◆ **Text segment**
----------------------------------------

From that tribe of Judah came Our Lord, Who was betrayed by another Judah, a man who is more commonly known as Judas Iscariot (“Iscariot” refers to Kerioth, a town in Judea). This Judas handled the money for the Apostles and became offended by the extravagance of Mary Magdalen’s gesture of love toward Jesus:
John 12:1-8 1
Jesus therefore, six days before the pasch, came to Bethania, where Lazarus had been dead, whom Jesus raised to life. And they made him a supper there: and Martha served: but Lazarus was one of them that were at table with him. Mary therefore took a pound of ointment of right spikenard, of great price, and anointed the feet of Jesus, and wiped his feet with her hair; and the house was filled with the odour of the ointment.
Then one of his disciples, Judas Iscariot, he that was about to betray him, said: Why was not this ointment sold for three hundred pence, and given to the poor? Now he said this, not because he cared for the poor; but because he was a thief, and having the purse, carried the things that were put therein.
Jesus therefore said: Let her alone, that she may keep it against the day of my burial. For the poor you have always with you; but me you have not always.
Immediately after this, Judas met with the chief priests to betray Our Lord for thirty pieces of silver. Here is St. Matthew’s version of History:
And when Jesus was in Bethania, in the house of Simon the leper, There came to Him a woman having an alabaster box of precious ointment, and poured it on His head as He was at table.
And the disciples seeing it, had indignation, saying: To what purpose is this waste? For this might have been sold for much, and given to the poor.

----------------------------------------

◆ **Recorded information**
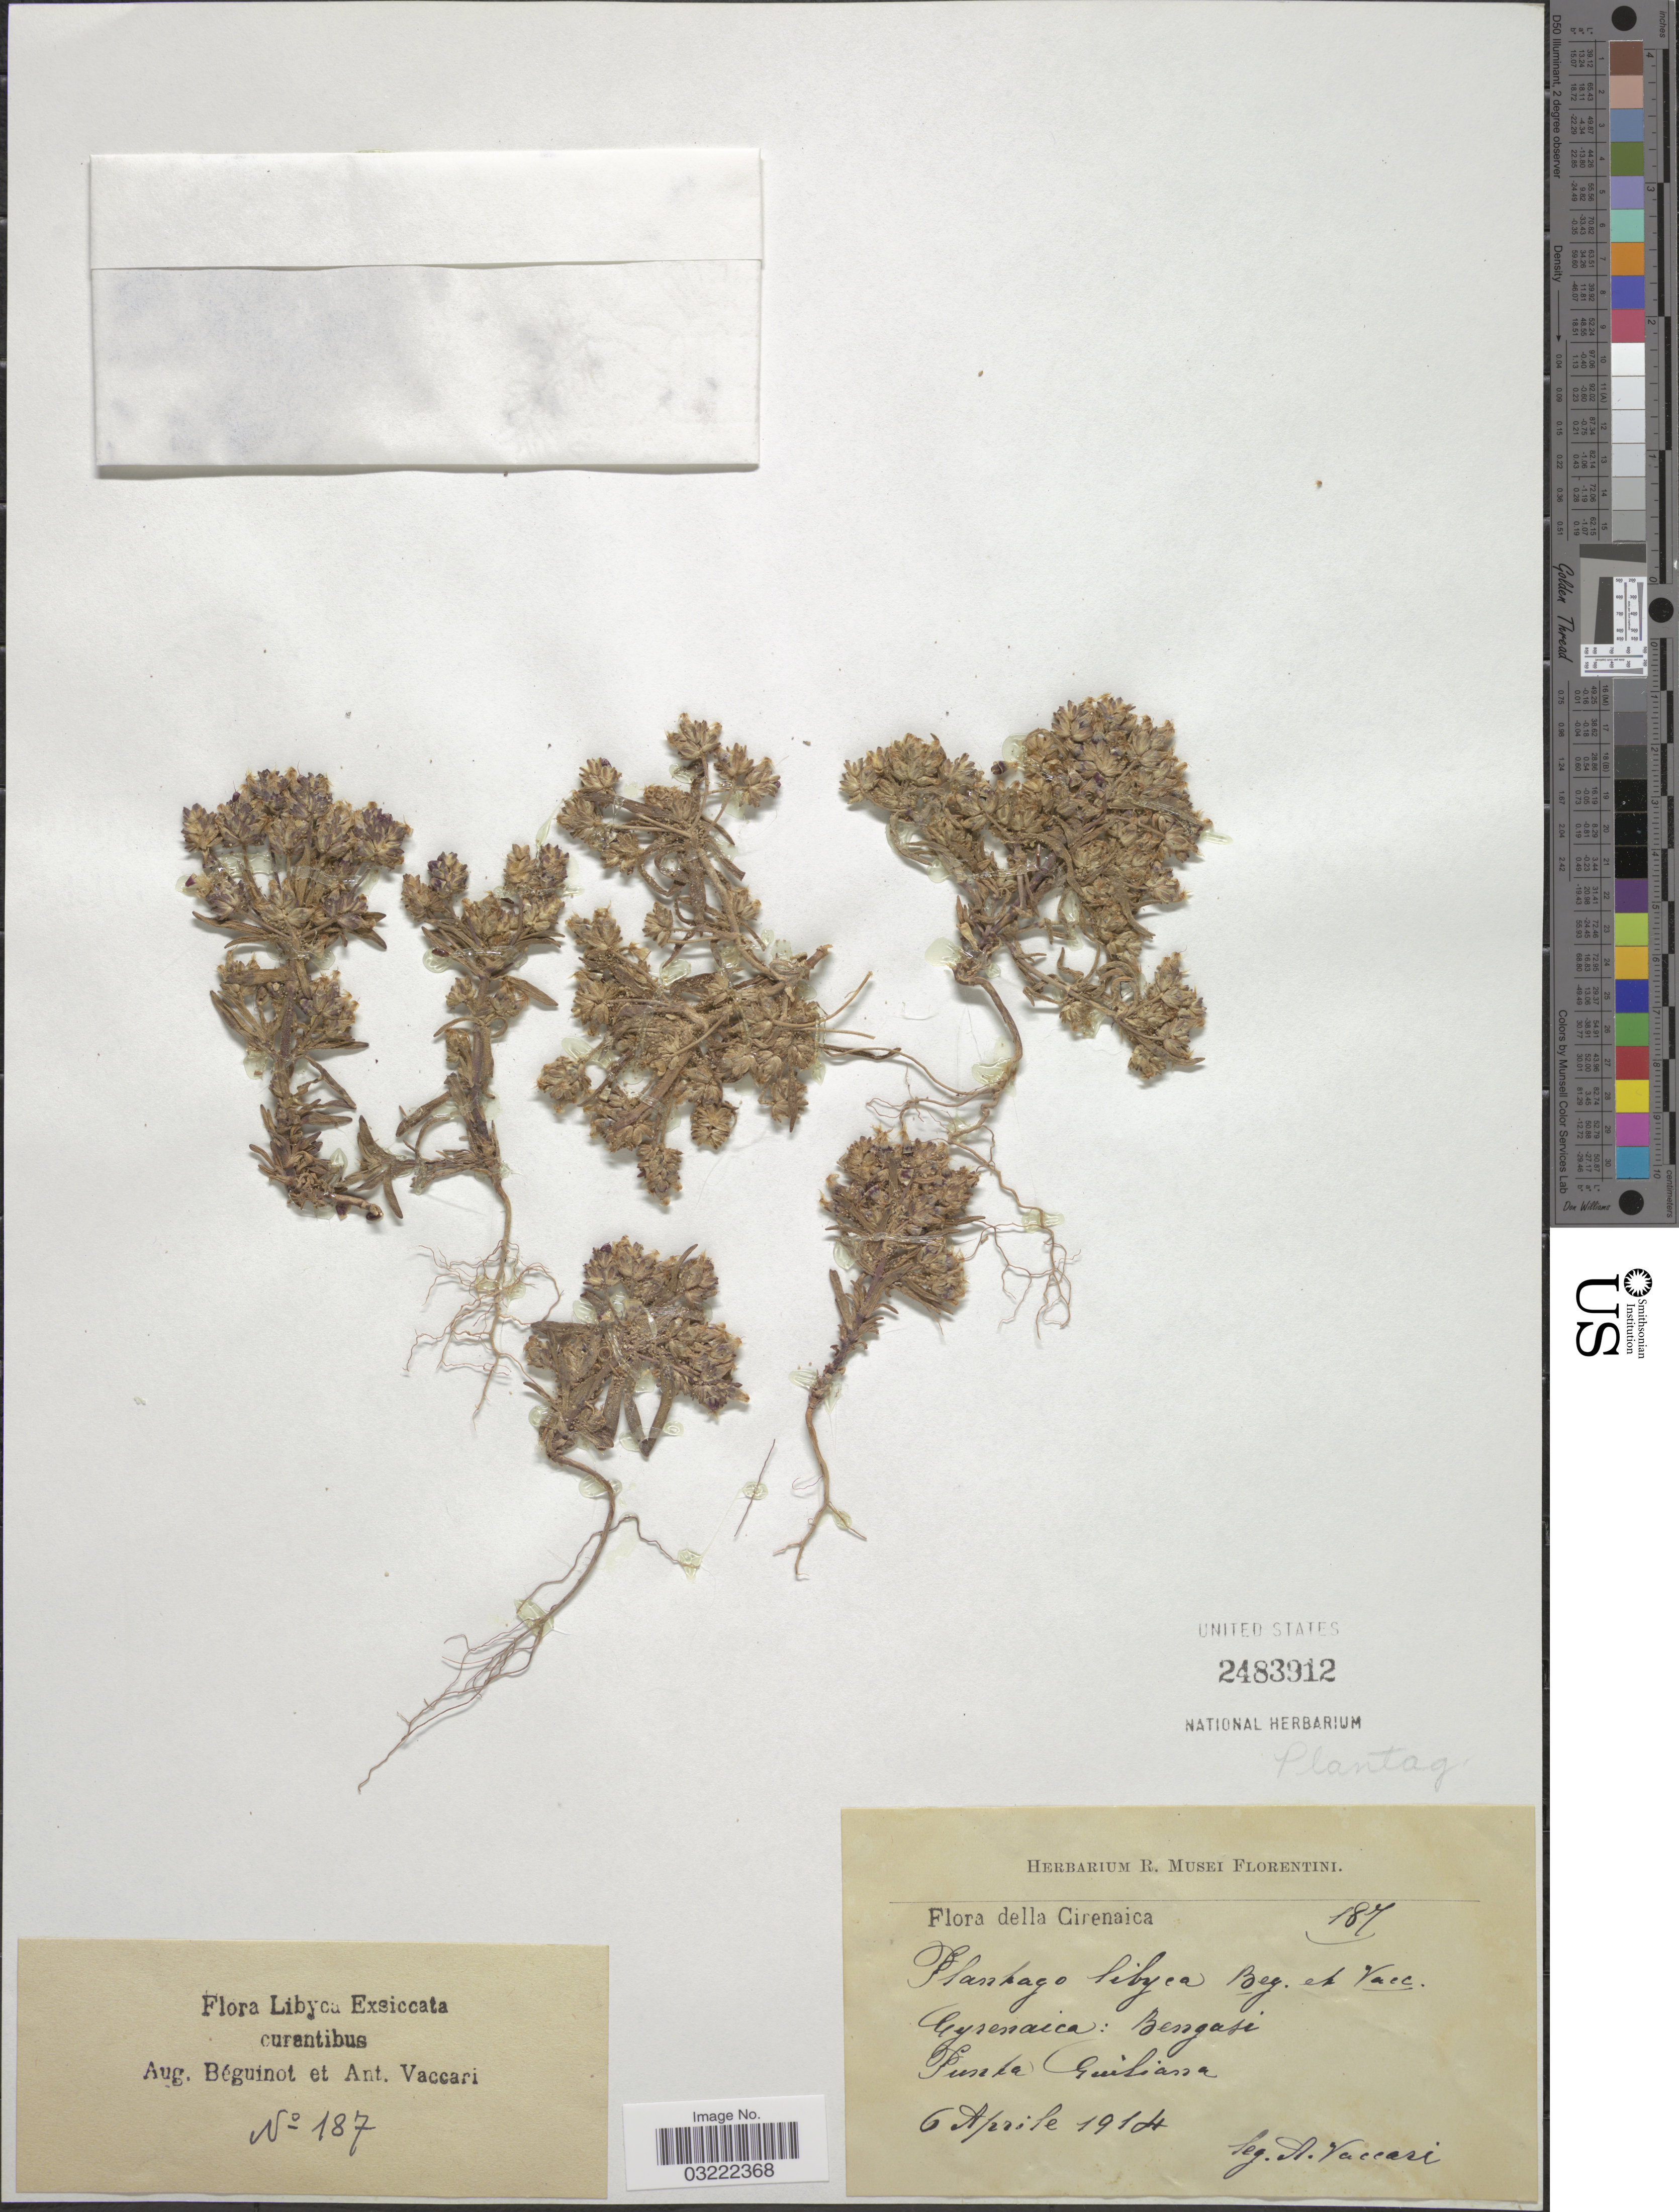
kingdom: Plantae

----------------------------------------

◆ **Your tasks**
1 - In the passage on Judas Iscariot, what does the name "Iscariot" refer to?
2 - Reproduce the stretch of the passage on Judas Iscariot from "Then one of" through "was at table.".

◆ **Solutions for each task**
1 - Kerioth, a town in Judea.

2 -
Then one of his disciples, Judas Iscariot, he that was about to betray him, said: Why was not this ointment sold for three hundred pence, and given to the poor? Now he said this, not because he cared for the poor; but because he was a thief, and having the purse, carried the things that were put therein.
Jesus therefore said: Let her alone, that she may keep it against the day of my burial. For the poor you have always with you; but me you have not always.
Immediately after this, Judas met with the chief priests to betray Our Lord for thirty pieces of silver. Here is St. Matthew’s version of History:
And when Jesus was in Bethania, in the house of Simon the leper, There came to Him a woman having an alabaster box of precious ointment, and poured it on His head as He was at table.